-- TASK TO COMPLETE --
Reproduce verbatim everything from the first of the lines down to the line containing "PS3 KILLZONE 2 & Xbox360 Gears of", with both ends included.

Collected data
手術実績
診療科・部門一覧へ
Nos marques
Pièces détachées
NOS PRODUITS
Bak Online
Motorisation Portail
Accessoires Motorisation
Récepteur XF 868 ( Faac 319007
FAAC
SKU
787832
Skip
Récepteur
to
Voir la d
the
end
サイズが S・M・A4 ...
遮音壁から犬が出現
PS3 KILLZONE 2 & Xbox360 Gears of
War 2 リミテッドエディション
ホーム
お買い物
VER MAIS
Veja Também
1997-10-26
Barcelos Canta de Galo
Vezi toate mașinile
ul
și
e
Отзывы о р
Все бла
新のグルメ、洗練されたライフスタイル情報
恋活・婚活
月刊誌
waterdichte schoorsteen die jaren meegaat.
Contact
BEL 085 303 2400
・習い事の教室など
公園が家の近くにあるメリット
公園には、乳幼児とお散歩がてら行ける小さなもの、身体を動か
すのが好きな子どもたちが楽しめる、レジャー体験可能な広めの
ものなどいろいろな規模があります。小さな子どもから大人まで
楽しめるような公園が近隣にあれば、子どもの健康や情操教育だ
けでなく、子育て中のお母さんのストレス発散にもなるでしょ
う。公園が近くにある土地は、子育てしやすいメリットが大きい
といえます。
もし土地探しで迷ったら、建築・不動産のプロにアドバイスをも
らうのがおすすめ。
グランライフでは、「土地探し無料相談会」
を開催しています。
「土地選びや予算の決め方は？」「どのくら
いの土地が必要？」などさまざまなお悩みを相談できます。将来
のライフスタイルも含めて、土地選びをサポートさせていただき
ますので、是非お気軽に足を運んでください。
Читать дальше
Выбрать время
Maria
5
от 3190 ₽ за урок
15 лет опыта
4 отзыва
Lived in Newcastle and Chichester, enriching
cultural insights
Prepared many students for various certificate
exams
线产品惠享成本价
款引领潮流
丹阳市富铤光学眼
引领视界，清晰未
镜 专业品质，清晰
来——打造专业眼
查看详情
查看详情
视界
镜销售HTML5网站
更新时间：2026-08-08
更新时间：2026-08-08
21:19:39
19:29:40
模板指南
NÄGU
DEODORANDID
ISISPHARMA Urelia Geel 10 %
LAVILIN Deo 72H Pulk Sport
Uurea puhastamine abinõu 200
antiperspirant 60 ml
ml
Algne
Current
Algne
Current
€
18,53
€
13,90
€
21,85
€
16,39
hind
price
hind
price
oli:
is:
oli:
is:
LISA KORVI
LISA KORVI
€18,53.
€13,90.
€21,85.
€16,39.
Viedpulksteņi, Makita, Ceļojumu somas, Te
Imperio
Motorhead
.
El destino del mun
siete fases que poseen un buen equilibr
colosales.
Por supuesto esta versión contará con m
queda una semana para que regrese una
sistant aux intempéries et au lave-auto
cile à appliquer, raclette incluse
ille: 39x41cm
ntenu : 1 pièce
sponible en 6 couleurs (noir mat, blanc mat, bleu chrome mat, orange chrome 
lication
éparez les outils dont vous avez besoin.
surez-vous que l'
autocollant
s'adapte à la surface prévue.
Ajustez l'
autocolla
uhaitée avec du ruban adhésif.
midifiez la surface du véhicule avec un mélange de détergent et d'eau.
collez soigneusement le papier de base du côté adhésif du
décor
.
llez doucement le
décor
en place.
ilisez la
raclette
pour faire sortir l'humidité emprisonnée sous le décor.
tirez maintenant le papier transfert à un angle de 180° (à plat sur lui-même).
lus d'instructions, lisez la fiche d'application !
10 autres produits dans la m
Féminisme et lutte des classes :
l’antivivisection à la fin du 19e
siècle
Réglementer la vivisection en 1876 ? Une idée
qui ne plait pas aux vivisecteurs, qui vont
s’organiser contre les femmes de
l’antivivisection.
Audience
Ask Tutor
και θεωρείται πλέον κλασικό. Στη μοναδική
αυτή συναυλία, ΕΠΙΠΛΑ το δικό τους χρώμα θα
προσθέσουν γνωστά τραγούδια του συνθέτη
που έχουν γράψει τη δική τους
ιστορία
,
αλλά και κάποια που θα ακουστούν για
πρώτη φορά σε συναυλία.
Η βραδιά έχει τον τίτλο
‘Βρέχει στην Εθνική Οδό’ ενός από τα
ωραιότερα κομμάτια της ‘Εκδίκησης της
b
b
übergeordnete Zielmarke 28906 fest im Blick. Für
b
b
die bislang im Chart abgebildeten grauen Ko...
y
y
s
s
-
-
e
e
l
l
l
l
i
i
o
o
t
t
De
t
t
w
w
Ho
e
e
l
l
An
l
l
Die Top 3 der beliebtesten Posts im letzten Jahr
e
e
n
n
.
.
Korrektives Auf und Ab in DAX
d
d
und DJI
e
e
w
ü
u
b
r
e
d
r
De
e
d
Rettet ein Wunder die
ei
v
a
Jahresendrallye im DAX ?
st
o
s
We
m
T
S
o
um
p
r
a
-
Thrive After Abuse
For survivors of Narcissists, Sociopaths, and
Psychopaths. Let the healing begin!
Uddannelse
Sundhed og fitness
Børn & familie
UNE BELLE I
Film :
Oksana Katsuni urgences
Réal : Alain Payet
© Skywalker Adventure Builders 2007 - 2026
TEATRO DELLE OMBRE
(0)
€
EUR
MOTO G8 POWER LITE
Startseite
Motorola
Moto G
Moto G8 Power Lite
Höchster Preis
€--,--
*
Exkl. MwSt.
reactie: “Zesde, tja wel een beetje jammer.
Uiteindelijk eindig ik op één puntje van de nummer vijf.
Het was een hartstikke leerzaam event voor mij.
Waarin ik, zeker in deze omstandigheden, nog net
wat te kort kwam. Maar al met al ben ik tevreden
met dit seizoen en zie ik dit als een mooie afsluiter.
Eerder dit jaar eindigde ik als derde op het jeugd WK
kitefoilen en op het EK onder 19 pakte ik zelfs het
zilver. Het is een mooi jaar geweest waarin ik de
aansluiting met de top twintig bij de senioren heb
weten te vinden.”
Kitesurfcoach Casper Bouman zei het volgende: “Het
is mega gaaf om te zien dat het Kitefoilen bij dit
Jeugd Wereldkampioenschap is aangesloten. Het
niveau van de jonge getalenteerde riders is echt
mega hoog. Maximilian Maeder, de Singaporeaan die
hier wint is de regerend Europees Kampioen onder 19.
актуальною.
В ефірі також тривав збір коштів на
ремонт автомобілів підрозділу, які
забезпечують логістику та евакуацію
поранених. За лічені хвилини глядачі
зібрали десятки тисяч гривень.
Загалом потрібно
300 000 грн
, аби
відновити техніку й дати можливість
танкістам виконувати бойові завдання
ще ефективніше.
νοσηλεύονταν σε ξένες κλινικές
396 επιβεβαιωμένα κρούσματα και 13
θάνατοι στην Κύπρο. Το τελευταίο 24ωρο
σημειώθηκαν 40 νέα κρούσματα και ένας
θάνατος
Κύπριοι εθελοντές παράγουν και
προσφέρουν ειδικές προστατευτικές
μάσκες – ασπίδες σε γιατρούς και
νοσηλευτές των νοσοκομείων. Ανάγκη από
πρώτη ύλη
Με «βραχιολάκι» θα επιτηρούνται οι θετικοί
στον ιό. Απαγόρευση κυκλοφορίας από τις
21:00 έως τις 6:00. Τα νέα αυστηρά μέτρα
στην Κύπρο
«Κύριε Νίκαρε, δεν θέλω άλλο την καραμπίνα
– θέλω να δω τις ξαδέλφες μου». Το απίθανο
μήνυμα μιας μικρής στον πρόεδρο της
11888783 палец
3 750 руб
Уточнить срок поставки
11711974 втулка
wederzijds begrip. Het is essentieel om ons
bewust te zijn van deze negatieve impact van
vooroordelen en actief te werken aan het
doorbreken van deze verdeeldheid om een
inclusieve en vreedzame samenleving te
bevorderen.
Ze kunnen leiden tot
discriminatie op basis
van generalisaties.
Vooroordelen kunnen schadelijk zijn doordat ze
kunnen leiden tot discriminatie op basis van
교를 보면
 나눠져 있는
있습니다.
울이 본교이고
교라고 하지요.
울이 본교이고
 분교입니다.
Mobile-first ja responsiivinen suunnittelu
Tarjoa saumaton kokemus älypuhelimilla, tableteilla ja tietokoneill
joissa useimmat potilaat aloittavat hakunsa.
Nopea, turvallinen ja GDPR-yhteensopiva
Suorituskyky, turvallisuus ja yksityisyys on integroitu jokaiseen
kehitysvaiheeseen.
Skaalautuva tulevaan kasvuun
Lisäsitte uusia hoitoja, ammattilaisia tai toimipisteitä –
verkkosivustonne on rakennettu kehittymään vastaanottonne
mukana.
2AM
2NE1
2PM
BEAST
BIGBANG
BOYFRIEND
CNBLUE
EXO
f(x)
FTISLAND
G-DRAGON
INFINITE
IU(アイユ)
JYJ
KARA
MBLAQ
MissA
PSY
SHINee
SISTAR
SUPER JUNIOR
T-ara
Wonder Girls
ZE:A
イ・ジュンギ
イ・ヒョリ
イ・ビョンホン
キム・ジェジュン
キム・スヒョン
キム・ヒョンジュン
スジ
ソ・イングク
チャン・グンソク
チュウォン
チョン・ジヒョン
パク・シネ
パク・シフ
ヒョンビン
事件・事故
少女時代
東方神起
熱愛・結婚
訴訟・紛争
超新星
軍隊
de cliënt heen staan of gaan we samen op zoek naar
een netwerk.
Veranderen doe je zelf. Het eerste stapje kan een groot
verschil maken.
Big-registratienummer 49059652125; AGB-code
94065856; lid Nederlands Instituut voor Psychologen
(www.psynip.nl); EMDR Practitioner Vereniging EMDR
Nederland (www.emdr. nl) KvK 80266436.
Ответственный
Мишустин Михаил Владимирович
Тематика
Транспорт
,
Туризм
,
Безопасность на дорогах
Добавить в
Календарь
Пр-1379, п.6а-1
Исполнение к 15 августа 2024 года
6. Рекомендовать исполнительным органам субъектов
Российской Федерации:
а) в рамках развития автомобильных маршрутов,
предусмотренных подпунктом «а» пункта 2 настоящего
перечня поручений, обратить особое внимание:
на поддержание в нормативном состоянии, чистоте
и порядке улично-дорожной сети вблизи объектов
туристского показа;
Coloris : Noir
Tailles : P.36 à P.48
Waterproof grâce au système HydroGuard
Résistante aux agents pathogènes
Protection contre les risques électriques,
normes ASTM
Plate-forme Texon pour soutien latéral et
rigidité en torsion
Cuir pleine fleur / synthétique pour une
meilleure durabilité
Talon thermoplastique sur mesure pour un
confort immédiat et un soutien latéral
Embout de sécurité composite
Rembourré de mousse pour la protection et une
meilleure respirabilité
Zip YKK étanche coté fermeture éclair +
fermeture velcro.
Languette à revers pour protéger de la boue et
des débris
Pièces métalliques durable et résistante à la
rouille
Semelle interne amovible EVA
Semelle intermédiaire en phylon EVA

-- WRITTEN SOLUTION --
手術実績
診療科・部門一覧へ
Nos marques
Pièces détachées
NOS PRODUITS
Bak Online
Motorisation Portail
Accessoires Motorisation
Récepteur XF 868 ( Faac 319007
FAAC
SKU
787832
Skip
Récepteur
to
Voir la d
the
end
サイズが S・M・A4 ...
遮音壁から犬が出現
PS3 KILLZONE 2 & Xbox360 Gears of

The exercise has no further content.